For weeks, health care activists have met in homes, churches and community centers to discuss possible health-care initiatives for the Democrat, who has been soliciting advice and ideas via his Change.gov Web site.
More than 1,000 health-care meetings have been scheduled during the weeks before Obama is sworn in as the 44th president, and at least a half-dozen have already been held in Vermont, with a handful more planned this week and next.
"This is a great opportunity for people to come out and help shape health-care reform under an Obama administration," explained Richard Davis, executive director of the Vermont Citizens Campaign for Health and the moderator of an Obama transition team health-care meeting in Guilford on Monday night.
Health-care advocates have high hopes for the Obama administration.
It is very likely that Obama's administration will dedicate more federal funds for programs such as Medicaid and the State Children's Health Insurance Program, more commonly known as SCHIP.
Many also see his appointment of former South Dakota Sen. Tom Daschle as secretary of Health and Human Services and as the director of the newly created White House Office on Health Reform as a sign that major changes could be on the way.
Davis said he is encouraged by signs that the Obama administration may embrace community health care ratings, dropping pre-existing conditions exclusions and allowing more people to buy into government-sponsored health insurance plans, such as Medicare.
"I don't think we are going to see major changes, but we will see progress," Davis said. "And if these things do happen, it will be monumental."
Deb Richter, a Montpelier doctor with a family practice in Cambridge, said there are a lot of problems with health care nationally that Obama needs to tackle, starting with the number of people uninsured or who have insurance that doesn't cover all their health needs.
She has scheduled an Obama transition team health-care meeting for Montpelier on the evening of Tuesday, Jan. 6.
Richter cited a recent health survey that found that 42 percent of Americans between the ages of 18 and 65 are uninsured or underinsured as an example of one of the major problems facing health care today.
And problems will only get worse as the economy continues to slink downward, she said. But that may also open up new opportunities, she said, explaining that Obama's initial approach was implementing a program similar to Vermont's Catamount Health nationwide.
"Obama has stated that his preference would be a single-payer system if he were starting from scratch," Richter said. "Well, I think we'll be there soon. The sad fact is, the worse the economy gets, the better chance it is that we'll see some form of a single-payer health care system."

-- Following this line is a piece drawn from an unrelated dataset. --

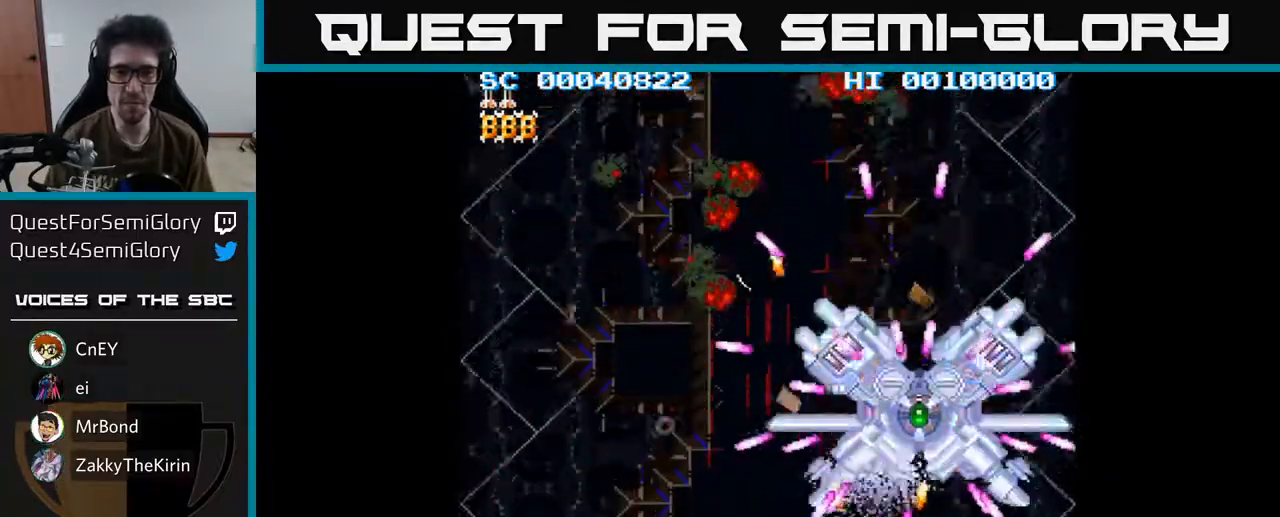
{"buttons": [], "left_stick": "center", "right_stick": "center", "events": [[17, "A", "down"], [33, "DPAD_LEFT", "up"], [67, "DPAD_DOWN", "up"], [83, "A", "up"], [183, "A", "down"], [250, "A", "up"], [283, "DPAD_RIGHT", "down"], [350, "A", "down"], [367, "DPAD_RIGHT", "up"], [417, "A", "up"]]}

About 10 people gathered at Ellen Oxfeld's home in Middlebury on Dec. 22 — one day after a snowstorm cancelled the meeting scheduled for the previous day — to generate ideas for Obama's administration.

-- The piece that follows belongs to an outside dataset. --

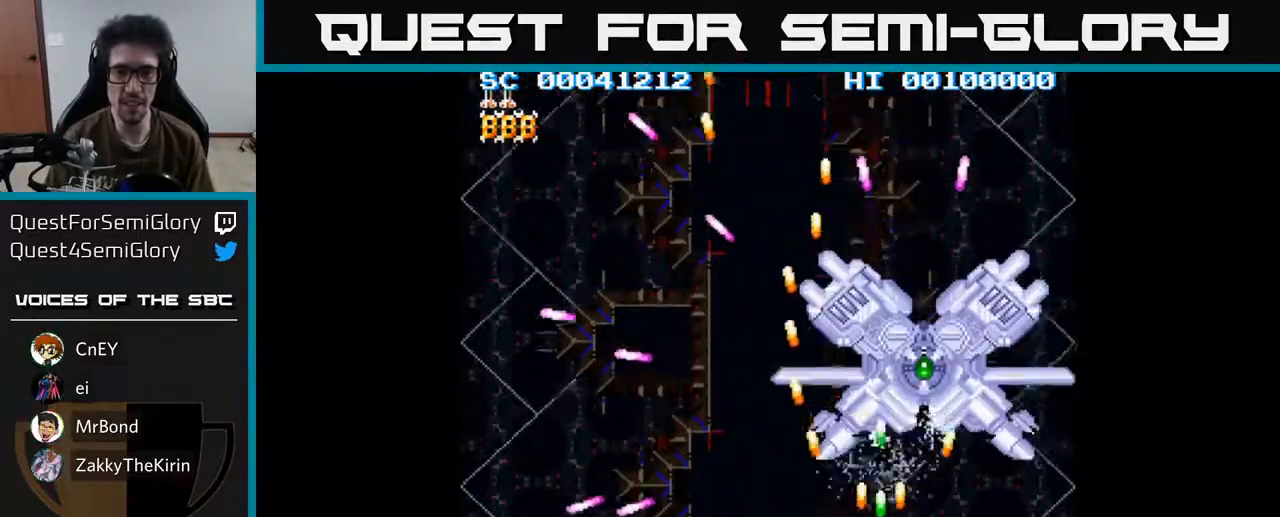
{"buttons": ["A"], "left_stick": "center", "right_stick": "center", "events": [[17, "A", "down"], [50, "A", "up"], [50, "DPAD_RIGHT", "down"], [133, "DPAD_RIGHT", "up"], [150, "A", "down"], [167, "DPAD_UP", "down"], [200, "A", "up"], [283, "DPAD_UP", "up"], [300, "A", "down"], [350, "A", "up"], [450, "A", "down"]]}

Oxfeld, a professor at Middlebury College, said materials, including questions to generate discussions and ideas, are supplied by Obama's administration — but also reveal a bias toward retaining a health care system based around the private insurance industry.
The fourth question on the list — "In addition to employer-based coverage, would the group like the option to purchase a private plan through an insurance-exchange or a public plan like Medicare?" — assumes that people want employer-based health care coverage, Oxfeld said.
"A lot of us don't want health care tied to employment," Oxfeld said. "They could have phrased the question in a different way."
The health care meetings also illuminate the personal stories of Vermonters struggling either with insurance or insurance that costs more than they can afford.
Davis said he received a letter from one Windham County couple nearing retirement explaining that of their annual combined income of $45,000, about $15,000 is spent solely on their health insurance.
"I don't think that is an atypical story," Davis said. "There are probably a lot of people out there in the same situation."